[Records from a data source]
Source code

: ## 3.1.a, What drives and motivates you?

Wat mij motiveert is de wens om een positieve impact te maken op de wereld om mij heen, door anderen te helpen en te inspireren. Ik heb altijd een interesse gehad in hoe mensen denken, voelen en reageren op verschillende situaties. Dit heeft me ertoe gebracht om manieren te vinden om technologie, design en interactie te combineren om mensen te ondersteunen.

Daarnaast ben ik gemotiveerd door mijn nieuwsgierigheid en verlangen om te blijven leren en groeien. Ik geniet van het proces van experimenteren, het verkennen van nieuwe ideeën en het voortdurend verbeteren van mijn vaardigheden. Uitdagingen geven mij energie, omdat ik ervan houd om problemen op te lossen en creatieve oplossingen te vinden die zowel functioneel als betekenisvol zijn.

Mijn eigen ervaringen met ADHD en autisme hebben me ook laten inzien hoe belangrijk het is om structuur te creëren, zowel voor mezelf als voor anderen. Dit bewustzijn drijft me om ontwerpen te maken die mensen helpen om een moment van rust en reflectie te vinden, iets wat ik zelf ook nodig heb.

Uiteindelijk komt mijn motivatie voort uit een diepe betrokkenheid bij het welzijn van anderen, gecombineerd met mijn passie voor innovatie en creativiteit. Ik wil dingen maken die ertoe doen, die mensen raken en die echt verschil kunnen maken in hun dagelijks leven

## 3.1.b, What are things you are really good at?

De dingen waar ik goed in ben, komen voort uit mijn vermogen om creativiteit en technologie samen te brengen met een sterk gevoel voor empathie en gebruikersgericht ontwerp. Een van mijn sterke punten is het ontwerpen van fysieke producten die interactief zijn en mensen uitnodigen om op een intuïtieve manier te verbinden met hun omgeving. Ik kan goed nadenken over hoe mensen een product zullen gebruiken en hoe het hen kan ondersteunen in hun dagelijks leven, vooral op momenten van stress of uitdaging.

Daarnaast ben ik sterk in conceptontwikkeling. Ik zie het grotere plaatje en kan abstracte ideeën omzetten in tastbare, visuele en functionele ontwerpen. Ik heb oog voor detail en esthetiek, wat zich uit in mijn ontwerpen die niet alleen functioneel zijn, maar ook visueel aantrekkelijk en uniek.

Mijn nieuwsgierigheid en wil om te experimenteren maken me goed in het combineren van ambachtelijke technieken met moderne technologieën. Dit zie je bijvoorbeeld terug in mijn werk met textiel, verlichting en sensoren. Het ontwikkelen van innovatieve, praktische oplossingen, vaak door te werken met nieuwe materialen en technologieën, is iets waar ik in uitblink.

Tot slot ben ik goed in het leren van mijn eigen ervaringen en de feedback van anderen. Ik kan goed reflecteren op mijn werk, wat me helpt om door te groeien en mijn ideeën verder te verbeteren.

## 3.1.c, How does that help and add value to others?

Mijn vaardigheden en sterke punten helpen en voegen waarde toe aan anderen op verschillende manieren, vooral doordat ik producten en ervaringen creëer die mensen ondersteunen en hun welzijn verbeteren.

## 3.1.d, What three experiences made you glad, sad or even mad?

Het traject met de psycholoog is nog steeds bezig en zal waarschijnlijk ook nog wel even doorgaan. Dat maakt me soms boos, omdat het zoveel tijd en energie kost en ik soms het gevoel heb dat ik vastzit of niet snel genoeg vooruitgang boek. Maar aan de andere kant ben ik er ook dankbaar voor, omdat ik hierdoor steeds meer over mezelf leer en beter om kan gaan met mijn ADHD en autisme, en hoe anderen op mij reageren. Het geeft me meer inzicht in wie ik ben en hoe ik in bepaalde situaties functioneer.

Directions for this task
Reproduce the entries above exactly.

Result
Source code

: ## 3.1.a, What drives and motivates you?

Wat mij motiveert is de wens om een positieve impact te maken op de wereld om mij heen, door anderen te helpen en te inspireren. Ik heb altijd een interesse gehad in hoe mensen denken, voelen en reageren op verschillende situaties. Dit heeft me ertoe gebracht om manieren te vinden om technologie, design en interactie te combineren om mensen te ondersteunen.

Daarnaast ben ik gemotiveerd door mijn nieuwsgierigheid en verlangen om te blijven leren en groeien. Ik geniet van het proces van experimenteren, het verkennen van nieuwe ideeën en het voortdurend verbeteren van mijn vaardigheden. Uitdagingen geven mij energie, omdat ik ervan houd om problemen op te lossen en creatieve oplossingen te vinden die zowel functioneel als betekenisvol zijn.

Mijn eigen ervaringen met ADHD en autisme hebben me ook laten inzien hoe belangrijk het is om structuur te creëren, zowel voor mezelf als voor anderen. Dit bewustzijn drijft me om ontwerpen te maken die mensen helpen om een moment van rust en reflectie te vinden, iets wat ik zelf ook nodig heb.

Uiteindelijk komt mijn motivatie voort uit een diepe betrokkenheid bij het welzijn van anderen, gecombineerd met mijn passie voor innovatie en creativiteit. Ik wil dingen maken die ertoe doen, die mensen raken en die echt verschil kunnen maken in hun dagelijks leven

## 3.1.b, What are things you are really good at?

De dingen waar ik goed in ben, komen voort uit mijn vermogen om creativiteit en technologie samen te brengen met een sterk gevoel voor empathie en gebruikersgericht ontwerp. Een van mijn sterke punten is het ontwerpen van fysieke producten die interactief zijn en mensen uitnodigen om op een intuïtieve manier te verbinden met hun omgeving. Ik kan goed nadenken over hoe mensen een product zullen gebruiken en hoe het hen kan ondersteunen in hun dagelijks leven, vooral op momenten van stress of uitdaging.

Daarnaast ben ik sterk in conceptontwikkeling. Ik zie het grotere plaatje en kan abstracte ideeën omzetten in tastbare, visuele en functionele ontwerpen. Ik heb oog voor detail en esthetiek, wat zich uit in mijn ontwerpen die niet alleen functioneel zijn, maar ook visueel aantrekkelijk en uniek.

Mijn nieuwsgierigheid en wil om te experimenteren maken me goed in het combineren van ambachtelijke technieken met moderne technologieën. Dit zie je bijvoorbeeld terug in mijn werk met textiel, verlichting en sensoren. Het ontwikkelen van innovatieve, praktische oplossingen, vaak door te werken met nieuwe materialen en technologieën, is iets waar ik in uitblink.

Tot slot ben ik goed in het leren van mijn eigen ervaringen en de feedback van anderen. Ik kan goed reflecteren op mijn werk, wat me helpt om door te groeien en mijn ideeën verder te verbeteren.

## 3.1.c, How does that help and add value to others?

Mijn vaardigheden en sterke punten helpen en voegen waarde toe aan anderen op verschillende manieren, vooral doordat ik producten en ervaringen creëer die mensen ondersteunen en hun welzijn verbeteren.

## 3.1.d, What three experiences made you glad, sad or even mad?

Het traject met de psycholoog is nog steeds bezig en zal waarschijnlijk ook nog wel even doorgaan. Dat maakt me soms boos, omdat het zoveel tijd en energie kost en ik soms het gevoel heb dat ik vastzit of niet snel genoeg vooruitgang boek. Maar aan de andere kant ben ik er ook dankbaar voor, omdat ik hierdoor steeds meer over mezelf leer en beter om kan gaan met mijn ADHD en autisme, en hoe anderen op mij reageren. Het geeft me meer inzicht in wie ik ben en hoe ik in bepaalde situaties functioneer.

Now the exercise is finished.